Ideally, master files should not be compressed; as of this writing, most master images are formatted as uncompressed TIFF files, though an official, ratified standard that will replace TIFF is likely to appear at some point in the near future. If some form of compression is required, lossless compression is preferred. The files should be given appropriate file names so that desired images can be easily located.

Image metadata should be immediately documented in whatever management software or database is utilized. The process of capturing metadata can be laborious, but programs are available that automatically capture technical information from file headers, and many data elements, such as scanning device, settings, etc., will be the same for many files and can be added by default or in bulk. The masters should then be processed into the chosen preservation strategy, and access to them should be controlled in order to ensure their authenticity and integrity. (See Long-Term Management and Preservation.) It is possible to embed metadata, beyond the technical information automatically contained in file headers, in image files themselves as well as within a database or management system. Such redundant storage of metadata can serve as a safeguard against a digital image becoming unidentifiable. However, not all applications support such embedding, and it is also conceivable that embedded metadata could complicate a long-term preservation strategy.

Access Files

Generally, master images are created at a higher quality than is possible (because of bandwidth or format limitations) or desirable (for reasons of security, data integrity, or rights protection) to deliver to end users, and access images are derived from master files through compression. All access files should be associated with appropriate metadata and incorporated into the chosen preservation strategy, just as master files are. In fact, much of the metadata will be "inherited" from the master file. Almost all image collections are now delivered via the Web, and the most common access formats as of this writing are JPEG and GIF. Most Web browsers support these formats, so users are not required to download additional viewing or decompression software. Each institution will need to determine what quality of access image is acceptable for its various classes of users and measure this decision against the cost in resources for image creation, delivery, and storage.

Web-based distribution using browser-supported file formats is the most common and broadly accessible way of distributing images, but it does impose certain limitations, especially if there is a desire to offer higher-quality, and therefore larger, images. For instance, delivering images to users accessing the Internet through a 56 Kbps modem will necessitate small (highly compressed) images to prevent those users' systems becoming overburdened. The general adoption and support of more efficient compression formats (see File Formats) and a wider adoption of broadband technology may go a long way toward remedying this situation. In the meantime, another option is to use a proprietary form of compression that requires special decompression software at the user's workstation. An example of such a compression system is MrSID, which, like JPEG2000, uses wavelet compression and can be used to display high-quality images over the Internet. However, the usual caution that applies to proprietary technology should be applied here: legal and longevity issues may emerge.

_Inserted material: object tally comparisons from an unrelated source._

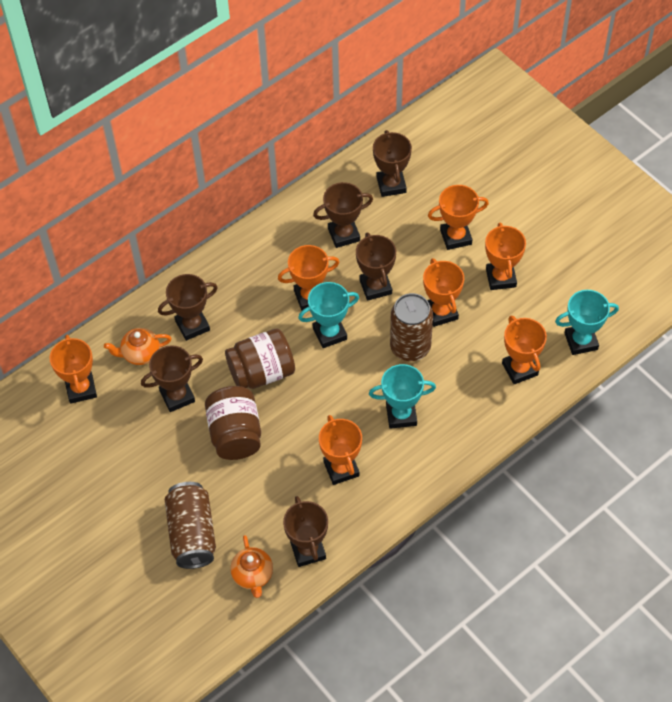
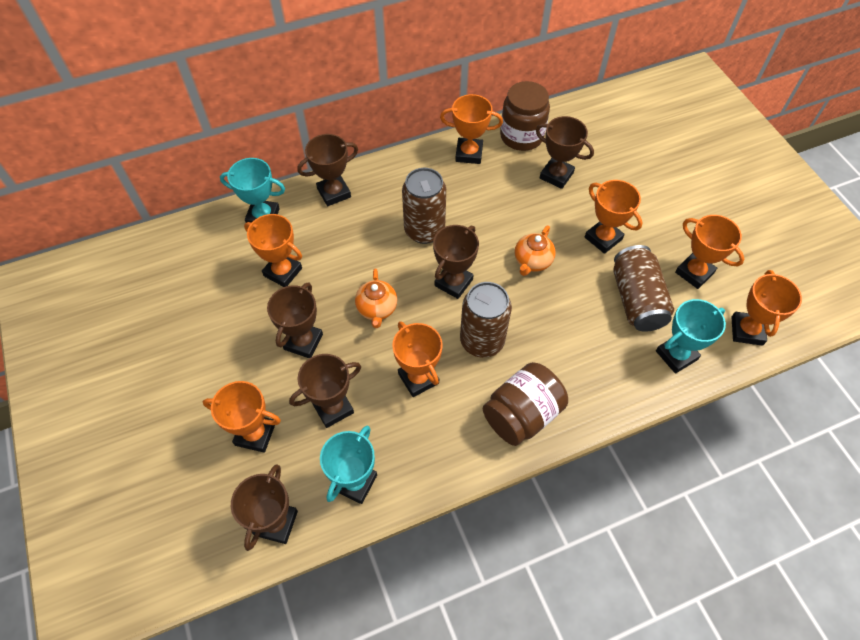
brown can: 2 -> 3

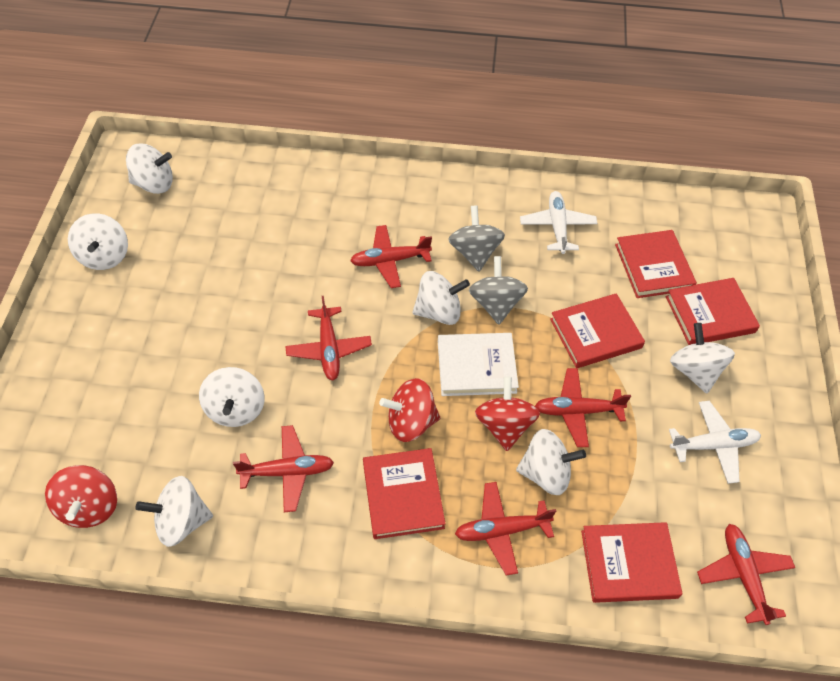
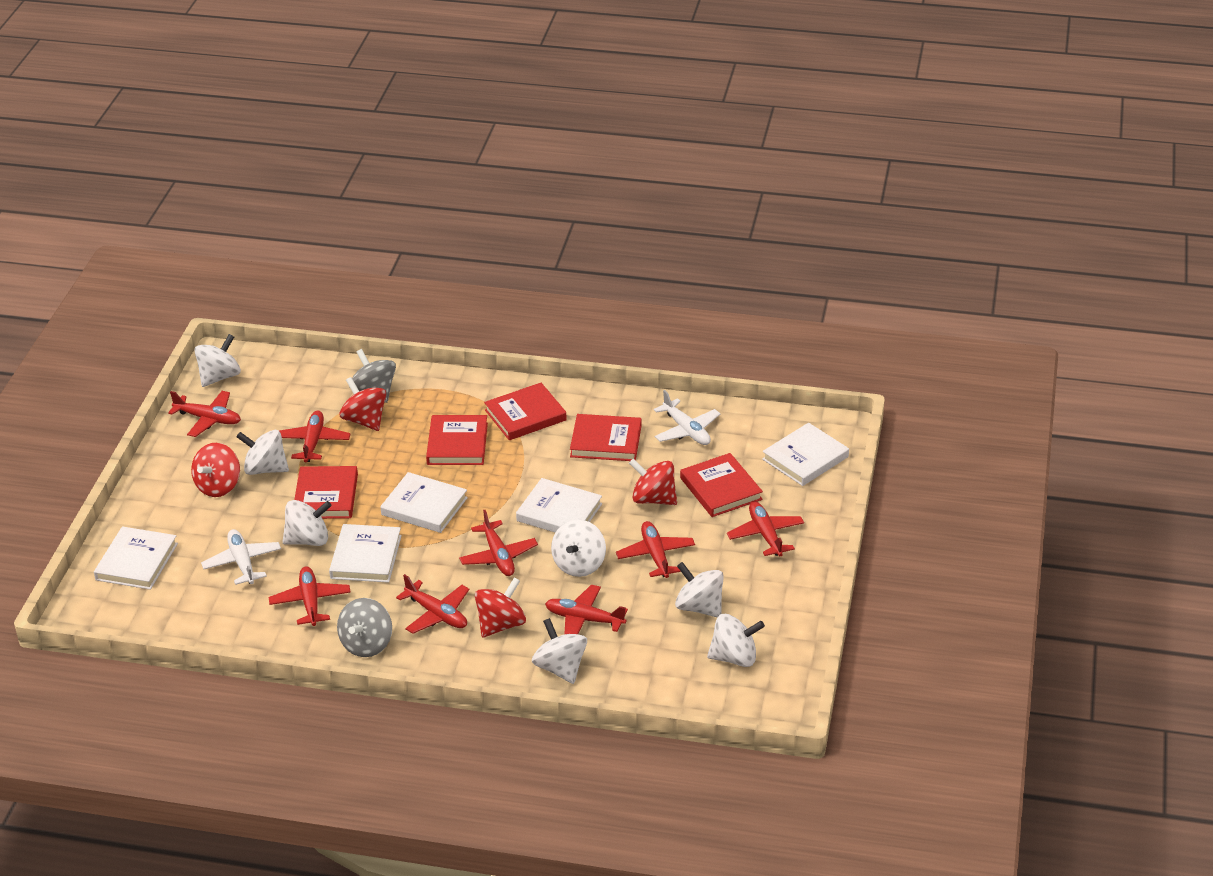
red plane: 6 -> 8
red spinning top: 3 -> 4
white book: 1 -> 5

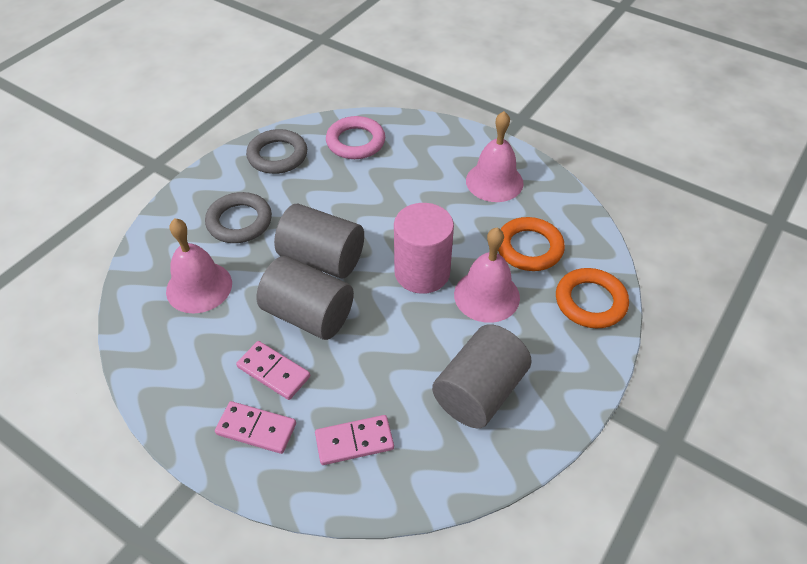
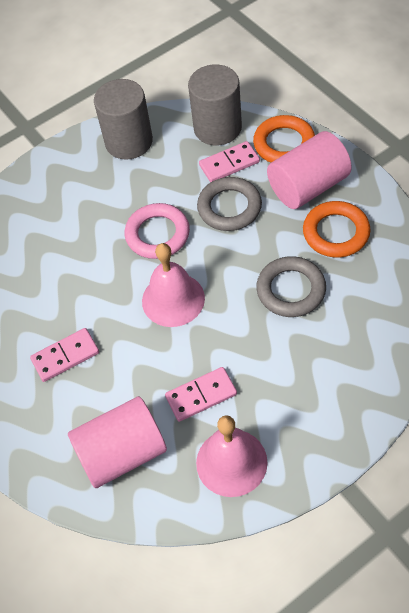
grey cylinder: 3 -> 2
pink bell: 3 -> 2
pink cylinder: 1 -> 2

Another strategy is to provide smaller compressed images over the Web or some other Internet-based file exchange method but then require users to go to a specific site, such as the physical home of the host institution, to view higher-quality images either over an intranet or on optical media such as a CD- or DVD-ROM. This option may be a useful stopgap solution, providing at least limited access to higher-quality images. There may be other reasons for offering images and metadata on optical or other media besides (or instead of) over the Web, such as restricted Internet access in certain countries.